Week 82: Stable Diffusion as a Creative Personal Assistant
4 Sep, 2022
Admittedly, the potential of missing the generative AI/ML train that’s running full speed these years gives me anxiety. I haven’t found the way to use it in my current job yet, but I’m curious.
This week I have been reading about Stable Diffusion, the open source latent text-to-image diffusion model capable of generating photo-realistic images given any text input. It being open source, malleable and run locally, is exciting.

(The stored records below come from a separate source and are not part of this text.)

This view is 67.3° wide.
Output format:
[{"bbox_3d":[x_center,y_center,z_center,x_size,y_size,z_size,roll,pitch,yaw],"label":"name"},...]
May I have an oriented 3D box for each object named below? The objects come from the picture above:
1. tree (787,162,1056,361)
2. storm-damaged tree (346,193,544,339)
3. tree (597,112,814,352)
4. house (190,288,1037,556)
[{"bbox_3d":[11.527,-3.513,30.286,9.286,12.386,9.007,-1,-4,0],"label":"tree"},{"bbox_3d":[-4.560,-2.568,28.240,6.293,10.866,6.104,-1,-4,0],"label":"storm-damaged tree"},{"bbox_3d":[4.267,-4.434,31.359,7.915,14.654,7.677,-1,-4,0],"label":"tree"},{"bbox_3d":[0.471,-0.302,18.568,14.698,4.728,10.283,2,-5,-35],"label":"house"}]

Stable Diffusion Hello World
I decided to take it out for a spin on my laptop, a 2020 Intel MacBook Pro. This Setting up Stable Diffusion for MacOS article by Craig Morten really helped. In less than 30 minutes I was generating my first images.
AI as Personal Assistant
A few weeks ago, I was listening to an episode of Lex Friedman’s podcast featuring John Carmack. It’s a whopping 5 hour conversation, but I found it all kinds of interesting. Especially the part around Artificial General Intelligence (AGI) caught my ear. I’m really curious about the idea that, in the future, we will have a collection of AI’s as personal assistants.

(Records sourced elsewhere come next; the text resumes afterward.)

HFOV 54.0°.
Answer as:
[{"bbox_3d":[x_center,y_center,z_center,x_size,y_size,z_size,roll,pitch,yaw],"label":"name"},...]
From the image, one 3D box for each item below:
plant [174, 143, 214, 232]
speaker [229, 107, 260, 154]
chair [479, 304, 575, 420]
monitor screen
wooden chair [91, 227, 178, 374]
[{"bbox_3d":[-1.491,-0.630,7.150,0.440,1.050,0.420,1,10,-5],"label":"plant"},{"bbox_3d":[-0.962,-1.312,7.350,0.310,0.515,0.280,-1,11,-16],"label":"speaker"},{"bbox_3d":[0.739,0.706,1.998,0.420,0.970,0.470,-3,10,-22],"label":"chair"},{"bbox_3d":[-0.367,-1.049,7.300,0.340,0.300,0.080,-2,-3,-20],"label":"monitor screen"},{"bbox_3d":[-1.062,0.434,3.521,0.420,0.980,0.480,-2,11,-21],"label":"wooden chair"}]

Creative Personal Assistant
So why not start developing a AGI as a personal assistant today? a Creative Personal Assistant using Stable Diffusion.

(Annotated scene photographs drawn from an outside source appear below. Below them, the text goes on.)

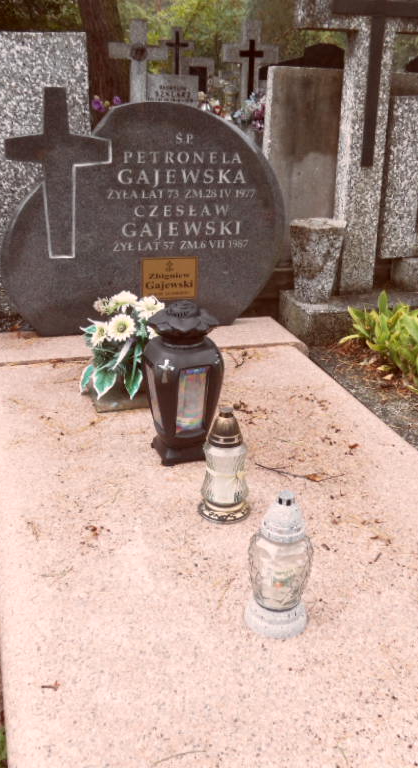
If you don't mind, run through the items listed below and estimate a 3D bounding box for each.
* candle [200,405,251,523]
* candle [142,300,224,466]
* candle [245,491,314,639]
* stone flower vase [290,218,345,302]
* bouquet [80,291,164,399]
[{"bbox_3d":[0.032,0.150,1.365,0.099,0.225,0.099,0,23,0],"label":"candle"},{"bbox_3d":[-0.050,-0.008,1.556,0.150,0.342,0.150,-5,25,-15],"label":"candle"},{"bbox_3d":[0.111,0.269,1.073,0.103,0.240,0.103,1,24,-1],"label":"candle"},{"bbox_3d":[0.402,-0.460,2.674,0.208,0.285,0.208,-5,21,-16],"label":"stone flower vase"},{"bbox_3d":[-0.222,-0.103,1.800,0.195,0.225,0.180,-5,25,-15],"label":"bouquet"}]

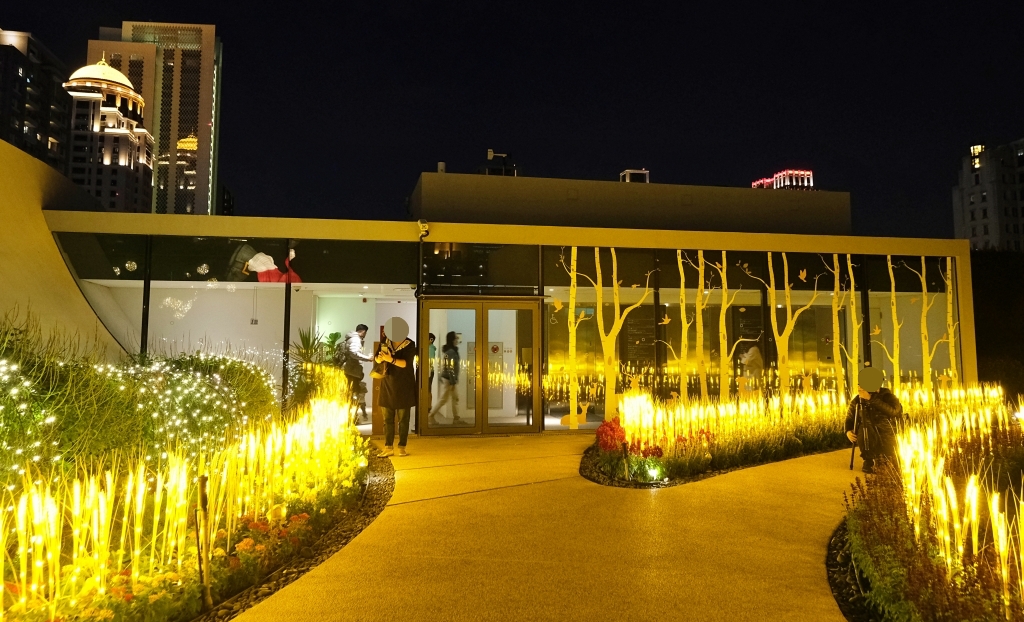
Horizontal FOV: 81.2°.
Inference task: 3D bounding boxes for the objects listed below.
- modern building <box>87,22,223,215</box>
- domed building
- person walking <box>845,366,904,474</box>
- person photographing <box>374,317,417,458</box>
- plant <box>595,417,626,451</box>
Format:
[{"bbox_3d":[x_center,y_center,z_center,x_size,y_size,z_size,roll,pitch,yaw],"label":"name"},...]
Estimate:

Basically the idea is to build a service you can email with a prompt, and receive a reply with the output from stable diffusion. It would look something like this:
- Send an email to personalassistant@domain.com with a prompt
- Wait a few minutes
- Receive a reply
I created an e-mail address for the purpose and registered the IMAP/SMTP connection and authentication info. Then I built a Node.js server that monitors the inbox of e-mail address. When it registers a new e-mail, it extracts the first line from the message body and defines that as the prompt. A text-to-image stable diffusion python-script is then spawned from my server, and when it detects a new output image, the image is e-mailed back to the sender.
- Server receives e-mail. Registers sender and message as prompt
- Server spawns the Stable Diffusion txt2img script
- Server registers image file output from txt2img
- Server sends e-mail back to sender containing image file
10 hours after thinking of the idea, I have a working proof-of-concept prototype. Incredible what’s possible with technology nowadays.